I'm making mints for my nephew's wedding (containing powdered sugar, butter, white syrup). The wedding is in August. I have to travel more than 1,000 miles to wedding. I have two questions:

  1. If I make them ahead of time, how do I store them to keep them fresh?
  2. How do I transport them in an automobile?

1 Answer 1


Your main limiting factor is the butter, which can go rancid and it highly sensitive to warm temperatures.

You should freeze the mints for storage until you take your trip. You don't want them absorbing moisture or off flavors, so you want to wrap them very well, using freezer grade storage bags. I would suggest double bagging, small bags in larger ones.

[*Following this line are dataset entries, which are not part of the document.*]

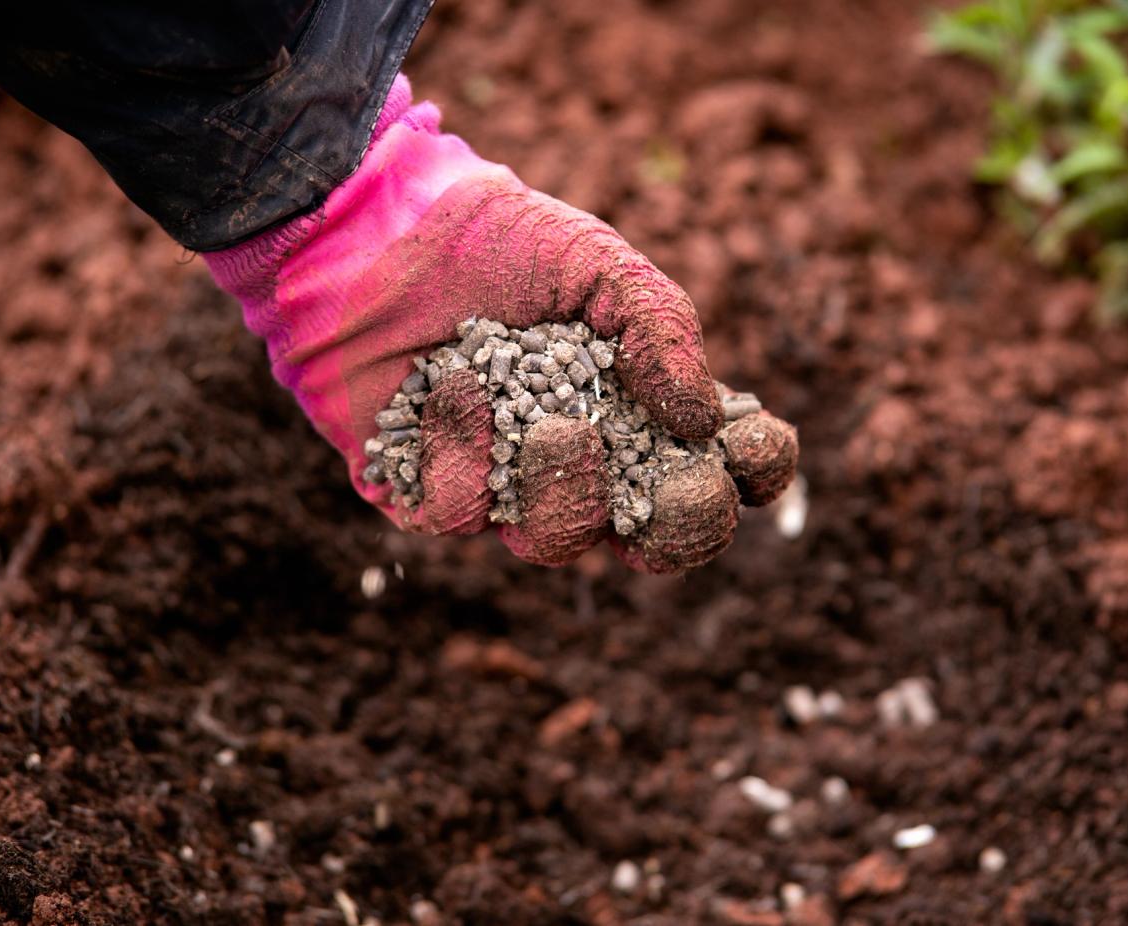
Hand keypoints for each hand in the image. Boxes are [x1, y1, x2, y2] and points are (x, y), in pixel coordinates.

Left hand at [206, 76, 796, 571]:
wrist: (375, 228)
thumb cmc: (497, 240)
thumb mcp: (596, 265)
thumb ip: (661, 328)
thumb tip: (702, 420)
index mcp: (638, 411)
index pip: (722, 467)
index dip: (752, 472)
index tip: (748, 444)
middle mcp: (582, 463)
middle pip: (655, 542)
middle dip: (679, 527)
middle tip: (670, 488)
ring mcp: (505, 487)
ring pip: (557, 544)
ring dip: (565, 488)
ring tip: (547, 424)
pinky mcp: (427, 493)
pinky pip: (460, 516)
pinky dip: (464, 453)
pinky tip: (452, 387)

Get a cooler large enough to take the mints on the car trip, packing it with dry ice (which you can buy) or commercial freezer packs (sometimes called blue ice, such as this product on Amazon) to keep the butter at least cool for the duration of the car trip.

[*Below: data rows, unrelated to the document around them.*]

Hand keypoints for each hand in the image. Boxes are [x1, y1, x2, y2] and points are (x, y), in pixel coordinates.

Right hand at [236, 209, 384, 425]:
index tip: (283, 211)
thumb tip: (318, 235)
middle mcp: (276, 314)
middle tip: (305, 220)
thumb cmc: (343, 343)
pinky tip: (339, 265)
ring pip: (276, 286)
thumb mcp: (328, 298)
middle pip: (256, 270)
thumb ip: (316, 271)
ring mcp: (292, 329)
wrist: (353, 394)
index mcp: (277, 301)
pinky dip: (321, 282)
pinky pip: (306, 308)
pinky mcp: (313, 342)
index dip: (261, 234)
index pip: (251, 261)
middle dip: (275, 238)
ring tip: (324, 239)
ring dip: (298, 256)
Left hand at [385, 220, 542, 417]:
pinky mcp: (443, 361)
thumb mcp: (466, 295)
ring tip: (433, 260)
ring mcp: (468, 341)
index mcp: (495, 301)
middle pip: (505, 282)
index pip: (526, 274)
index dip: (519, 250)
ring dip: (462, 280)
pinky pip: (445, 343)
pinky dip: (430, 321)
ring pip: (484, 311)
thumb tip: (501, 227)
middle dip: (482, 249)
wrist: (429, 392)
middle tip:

You may need to plan to find a purveyor of dry ice at one of the places you stop during the trip, or arrange to have your freezer packs rechilled along the way.

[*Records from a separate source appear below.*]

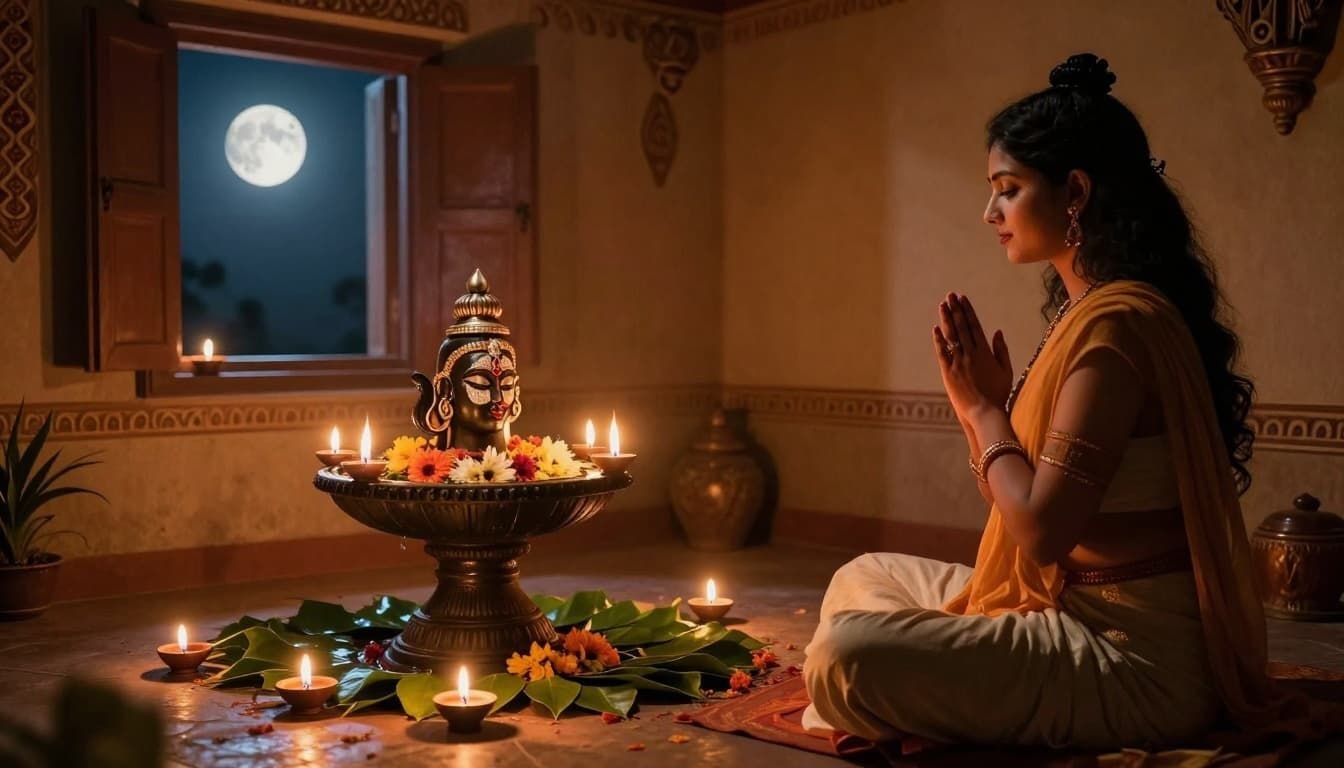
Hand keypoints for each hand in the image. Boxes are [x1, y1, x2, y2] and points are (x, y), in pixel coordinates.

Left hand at [931, 293, 1013, 419]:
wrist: (985, 412)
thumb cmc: (998, 393)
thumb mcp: (1005, 370)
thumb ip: (1001, 350)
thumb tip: (997, 331)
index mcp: (985, 352)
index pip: (975, 326)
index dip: (968, 311)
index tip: (963, 299)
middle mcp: (970, 354)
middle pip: (961, 327)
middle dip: (956, 309)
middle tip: (950, 295)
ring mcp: (958, 362)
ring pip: (951, 336)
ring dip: (946, 319)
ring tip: (943, 305)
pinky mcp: (948, 373)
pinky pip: (942, 353)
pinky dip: (938, 340)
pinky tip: (935, 329)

  • Thanks for your advise. All is do-able,and I appreciate your time!....sj
    – Sheryl
    May 8, 2013 at 18:26
  • You'll go thru some pounds of dry ice a day, so it might be worthwhile to check your stopover town(s) online to see where you can buy replacement dry ice pre-trip. Also, carbon dioxide gas will readily displace the oxygen from a closed space such as the interior of a car. For safety, leave a window or two cracked a bit. May 8, 2013 at 19:30
  • @WayfaringStranger Good point on having the open window, or keeping the cooler in the trunk. We only want to keep the butter cool during the trip, so freezer packs may do the job well enough.
    – SAJ14SAJ
    May 8, 2013 at 19:44
  • You could likely also manage with just normal ice, as long as you're careful to keep things from getting wet. They don't need to be actually frozen, a good ice chest does keep ice for a day or two (depending on how hot an August you have), and it'll be easier to restock than dry ice.